Is it just me, or do certain foods simply evoke overwhelming nostalgia? My emotional connection with bites, smells, and sips can transport me into a moment with family members from decades ago. I appreciate this more now that I’m older since many relatives are no longer with me. And although loved ones have passed, quirks I have associated with them over the years keep them alive in my heart and often make me laugh when I share stories about why I do certain things in a wacky way.
Slurping coffee makes it taste better.
My maternal grandmother, Gaga, raised four Southern belles in Columbia, South Carolina. Being ladylike and having impeccable manners was the daily expectation of my mom and her three sisters. Yet, I remember Gaga having a great sense of humor and not taking herself too seriously. Her first sip of coffee every morning was anything but refined. It was a loud, long slurp followed by smack-smack-smack of her lips with a grand finale of a tongue click that led her to say, “Ahhhhhhh. That’s good coffee!”

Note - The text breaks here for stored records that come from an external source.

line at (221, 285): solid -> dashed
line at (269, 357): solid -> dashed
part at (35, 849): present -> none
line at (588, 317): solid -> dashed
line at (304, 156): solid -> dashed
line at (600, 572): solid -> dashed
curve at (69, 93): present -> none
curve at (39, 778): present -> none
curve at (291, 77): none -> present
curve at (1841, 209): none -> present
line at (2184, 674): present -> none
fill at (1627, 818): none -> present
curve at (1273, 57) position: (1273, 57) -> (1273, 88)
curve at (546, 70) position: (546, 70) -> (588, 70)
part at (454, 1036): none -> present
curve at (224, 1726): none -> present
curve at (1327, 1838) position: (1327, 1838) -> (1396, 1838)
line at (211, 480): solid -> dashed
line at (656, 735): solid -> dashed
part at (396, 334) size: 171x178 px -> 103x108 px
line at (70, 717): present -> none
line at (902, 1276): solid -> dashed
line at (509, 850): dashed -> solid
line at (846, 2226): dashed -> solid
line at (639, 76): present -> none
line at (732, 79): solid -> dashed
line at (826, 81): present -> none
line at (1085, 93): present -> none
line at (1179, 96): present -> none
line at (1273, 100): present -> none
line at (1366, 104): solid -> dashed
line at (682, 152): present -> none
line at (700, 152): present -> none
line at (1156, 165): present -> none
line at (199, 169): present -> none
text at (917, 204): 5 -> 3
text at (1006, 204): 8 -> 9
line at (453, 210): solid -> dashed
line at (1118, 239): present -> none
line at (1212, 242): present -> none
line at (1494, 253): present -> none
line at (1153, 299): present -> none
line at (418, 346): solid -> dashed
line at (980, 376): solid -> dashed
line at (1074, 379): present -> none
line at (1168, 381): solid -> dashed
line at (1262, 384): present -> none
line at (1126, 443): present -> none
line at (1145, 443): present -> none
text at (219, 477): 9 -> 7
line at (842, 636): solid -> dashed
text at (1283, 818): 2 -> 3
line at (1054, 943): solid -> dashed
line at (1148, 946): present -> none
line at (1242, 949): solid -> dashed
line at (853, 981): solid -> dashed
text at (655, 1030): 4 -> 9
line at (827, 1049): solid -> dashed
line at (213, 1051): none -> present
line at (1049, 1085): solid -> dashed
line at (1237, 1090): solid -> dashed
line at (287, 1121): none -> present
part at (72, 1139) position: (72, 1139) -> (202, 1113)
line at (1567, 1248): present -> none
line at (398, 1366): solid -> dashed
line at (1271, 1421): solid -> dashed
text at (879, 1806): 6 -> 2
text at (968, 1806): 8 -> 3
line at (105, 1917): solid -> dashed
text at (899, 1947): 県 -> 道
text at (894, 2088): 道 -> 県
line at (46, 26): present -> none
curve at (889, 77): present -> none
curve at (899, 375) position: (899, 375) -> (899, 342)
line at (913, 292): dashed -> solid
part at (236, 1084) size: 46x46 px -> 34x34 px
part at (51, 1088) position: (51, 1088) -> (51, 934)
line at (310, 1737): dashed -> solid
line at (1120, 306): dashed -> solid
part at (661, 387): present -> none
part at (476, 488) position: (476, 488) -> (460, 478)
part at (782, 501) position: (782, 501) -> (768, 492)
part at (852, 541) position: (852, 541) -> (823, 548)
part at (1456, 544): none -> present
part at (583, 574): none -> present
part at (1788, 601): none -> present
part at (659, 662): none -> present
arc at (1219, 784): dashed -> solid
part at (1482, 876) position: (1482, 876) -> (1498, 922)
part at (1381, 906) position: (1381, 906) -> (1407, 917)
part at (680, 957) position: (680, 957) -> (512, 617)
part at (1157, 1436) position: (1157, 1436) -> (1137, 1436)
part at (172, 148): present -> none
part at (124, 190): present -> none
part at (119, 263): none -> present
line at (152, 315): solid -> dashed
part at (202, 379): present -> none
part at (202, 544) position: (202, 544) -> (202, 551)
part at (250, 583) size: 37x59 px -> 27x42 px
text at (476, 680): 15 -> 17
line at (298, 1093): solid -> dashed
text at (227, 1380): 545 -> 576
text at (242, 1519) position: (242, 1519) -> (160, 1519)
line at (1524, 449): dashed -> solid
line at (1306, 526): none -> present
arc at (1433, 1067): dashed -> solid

My mom told me this story about her mom soon after she passed away; that was many years ago. I had forgotten this morning ritual of hers until later reminded of it. I realized I started doing this slurpy morning announcement, I think, as a way to remember Gaga, which I do, almost daily. It may only be a flash moment, but there are days where the flashes extend to long reminiscences about her. My favorite ones are of just the two of us talking because she was the BEST listener, and I always felt heard. Gaga was a wise woman who made me consider and understand things my parents tried so hard to do but couldn’t. She also made the best teacake cookies, dumplings, biscuits, peach cobbler — anything with butter and flour — and she NEVER used a recipe.
I’ll always be a meat and potatoes girl.
One of the sweetest souls I’ve ever known was my Mama Peach, my dad’s mom. My brother and I would spend weekends with Mama and Papa Peach frequently as they loved having their five grandkids spend as much time with them as possible. Mama Peach let us have ice cream for breakfast, stay up late watching Fantasy Island, and would then draw a Calgon bath for us. All of her grandkids requested the same dinner when we stayed with them, meatntaters (yep, it’s one word), which is ground beef in her special sauce and drippy, buttery mashed potatoes. Nothing else could be on the plate but the beef and mashed potatoes because we would mix it up until it looked like prison slop and then eat it. It was DELICIOUS!
After she passed away, we couldn’t find her recipe for meatntaters. But, several years ago I was making sloppy joes for my family, and I didn’t have buns. I found instant potatoes in the pantry and whipped that together. I had a flashback and then plated dinner just like Mama Peach’s meatntaters. I told the story to my men and promptly made prison slop on my plate. It tasted just like my weekends on Pinebranch Road! I was transported back to the ’80s, my brother and I sitting in their side-by-side recliners, eating meatntaters on a TV table, watching The Love Boat on their console TV that sat on the floor. Those are some of the happiest moments of my childhood, and I get to reminisce often since this is now a staple dinner during busy weeks.
He likes the pointy piece.
My uncle Mutt has been in heaven for a few years, and he had a quirky food preference, too. He luuuuuuuuv’d the first bite of a slice of pie or cake — the pointy piece. We all knew about it, and I’m pretty sure each of us still say to ourselves (silently or aloud) when we slide the fork down that triangle tip, “Here’s the Mutt bite.” Even my husband knows this special anatomy of dessert, and if we are sharing a slice of anything, he always lets me have the Mutt bite. I don’t know why this particular bite was his thing, and it doesn’t matter because all I need to have a great memory of Uncle Mutt is a sweet bite after dinner. He was a great joke-teller, laughed at his own jokes, and had a fantastic laugh! Even if the joke was a flop, I laughed because his laugh was that infectious.
As I prepare for “the most wonderful time of the year,” which is my most hectic time, too, I’m comforted when these seemingly small food moments help me remember loved ones and help me slow down.
I can’t be the only one — who else has food nostalgia that deeply connects you to people? I’d love to know!